Freeman “requested that his selection to be Chairman of the National 
Intelligence Council not proceed,” Blair’s office said in a statement. “Director 
Blair accepted Ambassador Freeman’s decision with regret.”

The withdrawal came after Sen. Joe Lieberman (D-Conn.) grilled Blair at a Senate 
Armed Service Committee hearing Tuesday. Lieberman cited his “concern” about 
“statements that [Freeman] has made that appear either to be inclined to lean 
against Israel or too much in favor of China.”

In particular, Freeman has described “Israeli violence against Palestinians” as 
a key barrier to Mideast peace, and referred to violence in Tibet last year — 
widely seen in the U.S. as a revolt against Chinese occupation — as a “race riot.”

His writing drew criticism of members of Congress, but Blair said the words were 
taken “out of context” and allies warned that Obama was allowing domestic 
politics to skew intelligence analysis and continuing the Bush Administration’s 
stance of sidelining critics of Israeli policy toward Palestinians.

“If they withdraw his appointment prior to the conclusion of [Freeman’s formal 
vetting] that would be seen as abject caving in on people who are extreme 
partisans of Israel,” Nicholas Veliotes, a former Ambassador to Egypt, and one 
of 17 former diplomats who signed a letters supporting Freeman, said Tuesday 
before the withdrawal was announced.

But Rep.

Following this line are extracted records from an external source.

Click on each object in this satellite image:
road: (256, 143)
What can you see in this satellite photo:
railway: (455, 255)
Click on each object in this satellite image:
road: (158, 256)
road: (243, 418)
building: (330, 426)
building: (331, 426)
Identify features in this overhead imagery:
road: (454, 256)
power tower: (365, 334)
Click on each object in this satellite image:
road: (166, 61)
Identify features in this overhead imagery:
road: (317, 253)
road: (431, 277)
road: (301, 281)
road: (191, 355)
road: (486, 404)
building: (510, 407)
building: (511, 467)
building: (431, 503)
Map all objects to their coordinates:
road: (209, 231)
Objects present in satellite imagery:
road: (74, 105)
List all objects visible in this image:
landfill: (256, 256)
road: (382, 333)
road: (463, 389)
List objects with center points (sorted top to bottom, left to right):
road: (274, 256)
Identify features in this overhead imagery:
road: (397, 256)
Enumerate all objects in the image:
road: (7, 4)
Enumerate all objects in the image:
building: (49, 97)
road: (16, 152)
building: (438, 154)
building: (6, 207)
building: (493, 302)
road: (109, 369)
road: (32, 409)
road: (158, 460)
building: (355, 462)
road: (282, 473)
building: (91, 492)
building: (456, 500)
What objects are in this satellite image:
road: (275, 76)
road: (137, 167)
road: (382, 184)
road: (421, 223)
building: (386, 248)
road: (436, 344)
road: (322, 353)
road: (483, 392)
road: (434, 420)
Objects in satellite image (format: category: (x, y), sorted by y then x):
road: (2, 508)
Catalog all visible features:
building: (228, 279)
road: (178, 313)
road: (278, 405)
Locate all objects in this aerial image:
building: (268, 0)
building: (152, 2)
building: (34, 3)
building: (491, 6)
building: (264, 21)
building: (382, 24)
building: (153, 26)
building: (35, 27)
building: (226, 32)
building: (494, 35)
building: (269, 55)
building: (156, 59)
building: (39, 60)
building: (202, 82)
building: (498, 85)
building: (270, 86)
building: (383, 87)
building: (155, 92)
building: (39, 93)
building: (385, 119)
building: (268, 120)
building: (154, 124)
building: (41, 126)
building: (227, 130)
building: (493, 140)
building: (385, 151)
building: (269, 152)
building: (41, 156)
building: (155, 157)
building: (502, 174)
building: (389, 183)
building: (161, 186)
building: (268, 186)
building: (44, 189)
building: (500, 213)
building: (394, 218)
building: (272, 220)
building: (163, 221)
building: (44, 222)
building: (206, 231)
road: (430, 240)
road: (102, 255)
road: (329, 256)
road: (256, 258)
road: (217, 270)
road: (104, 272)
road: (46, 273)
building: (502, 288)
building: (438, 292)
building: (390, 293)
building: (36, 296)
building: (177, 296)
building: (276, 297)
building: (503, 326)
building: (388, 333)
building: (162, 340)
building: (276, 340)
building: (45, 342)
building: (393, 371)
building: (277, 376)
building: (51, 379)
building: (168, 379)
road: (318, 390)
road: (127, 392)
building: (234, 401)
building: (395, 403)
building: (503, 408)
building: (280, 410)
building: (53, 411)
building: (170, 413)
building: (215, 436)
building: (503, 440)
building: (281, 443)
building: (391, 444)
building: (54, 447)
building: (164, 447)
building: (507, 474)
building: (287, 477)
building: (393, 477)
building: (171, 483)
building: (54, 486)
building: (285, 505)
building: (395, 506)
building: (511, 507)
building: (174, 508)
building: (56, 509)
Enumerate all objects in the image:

Mark Kirk (R-Ill.), one of Freeman's leading critics, said the 
appointee could have "withstood" the attacks on policy grounds, but ultimately 
was torpedoed by the fact that he headed an institute funded by Saudi royalty 
and sat on the board of a Chinese state oil company.

"The administration made yet another mistake not doing its homework before 
nominating someone to a senior position of unique sensitivity, and then learned 
from the press further and further embarrassing details," Kirk said. "He was 
heavily encumbered by multiple conflicts of interest involving Chinese, Saudi 
and other business dealings that all should have been disclosed long before."